**Exercise:**
Every line holding the string "divergence" should be copied from the listing.

····················

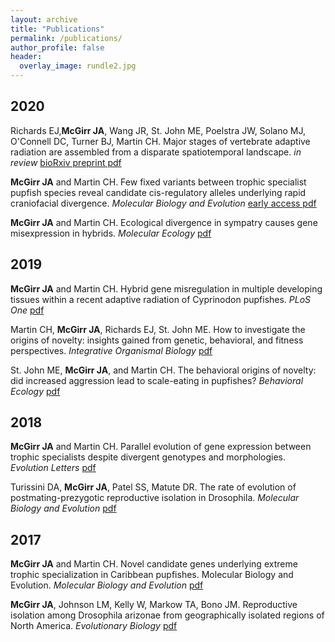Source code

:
 ```yaml
---
layout: archive
title: "Publications"
permalink: /publications/
author_profile: false
header:
  overlay_image: rundle2.jpg
---
```


## 2020
Richards EJ,<b>McGirr JA</b>, Wang JR, St. John ME, Poelstra JW, Solano MJ, O'Connell DC, Turner BJ, Martin CH. Major stages of vertebrate adaptive radiation are assembled from a disparate spatiotemporal landscape. <i>in review</i> [bioRxiv preprint pdf](https://github.com/joemcgirr/joemcgirr.github.io/blob/master/files/papers/richards_2020.pdf)

<b>McGirr JA</b> and Martin CH. Few fixed variants between trophic specialist pupfish species reveal candidate cis-regulatory alleles underlying rapid craniofacial divergence. <i>Molecular Biology and Evolution</i> [early access pdf](https://github.com/joemcgirr/joemcgirr.github.io/blob/master/files/papers/mcgirr_2020.pdf)

<b>McGirr JA</b> and Martin CH. Ecological divergence in sympatry causes gene misexpression in hybrids. <i>Molecular Ecology</i> [pdf](https://github.com/joemcgirr/joemcgirr.github.io/blob/master/files/papers/mcgirr_2020b.pdf)

## 2019
<b>McGirr JA</b> and Martin CH. Hybrid gene misregulation in multiple developing tissues within a recent adaptive radiation of Cyprinodon pupfishes. <i>PLoS One</i> [pdf](https://github.com/joemcgirr/joemcgirr.github.io/blob/master/files/papers/mcgirr_2019.pdf)

Martin CH, <b>McGirr JA</b>, Richards EJ, St. John ME. How to investigate the origins of novelty: insights gained from genetic, behavioral, and fitness perspectives. <i>Integrative Organismal Biology</i> [pdf](https://github.com/joemcgirr/joemcgirr.github.io/blob/master/files/papers/martin_2019.pdf)

St. John ME, <b>McGirr JA</b>, and Martin CH. The behavioral origins of novelty: did increased aggression lead to scale-eating in pupfishes? <i>Behavioral Ecology</i> [pdf](https://github.com/joemcgirr/joemcgirr.github.io/blob/master/files/papers/st_john_2019.pdf)

## 2018
<b>McGirr JA</b> and Martin CH. Parallel evolution of gene expression between trophic specialists despite divergent genotypes and morphologies. <i>Evolution Letters</i> [pdf](https://github.com/joemcgirr/joemcgirr.github.io/blob/master/files/papers/mcgirr_2018.pdf)
	
Turissini DA, <b>McGirr JA</b>, Patel SS, Matute DR. The rate of evolution of postmating-prezygotic reproductive isolation in Drosophila. <i>Molecular Biology and Evolution</i> [pdf](https://github.com/joemcgirr/joemcgirr.github.io/blob/master/files/papers/turissini_2018.pdf)

## 2017	
<b>McGirr JA</b> and Martin CH. Novel candidate genes underlying extreme trophic specialization in Caribbean pupfishes. Molecular Biology and Evolution. <i>Molecular Biology and Evolution</i> [pdf](https://github.com/joemcgirr/joemcgirr.github.io/blob/master/files/papers/mcgirr_2017b.pdf)

<b>McGirr JA</b>, Johnson LM, Kelly W, Markow TA, Bono JM. Reproductive isolation among Drosophila arizonae from geographically isolated regions of North America. <i>Evolutionary Biology</i> [pdf](https://github.com/joemcgirr/joemcgirr.github.io/blob/master/files/papers/mcgirr_2017a.pdf)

····················

**Expected output:**
<b>McGirr JA</b> and Martin CH. Few fixed variants between trophic specialist pupfish species reveal candidate cis-regulatory alleles underlying rapid craniofacial divergence. <i>Molecular Biology and Evolution</i> [early access pdf](https://github.com/joemcgirr/joemcgirr.github.io/blob/master/files/papers/mcgirr_2020.pdf)
<b>McGirr JA</b> and Martin CH. Ecological divergence in sympatry causes gene misexpression in hybrids. <i>Molecular Ecology</i> [pdf](https://github.com/joemcgirr/joemcgirr.github.io/blob/master/files/papers/mcgirr_2020b.pdf)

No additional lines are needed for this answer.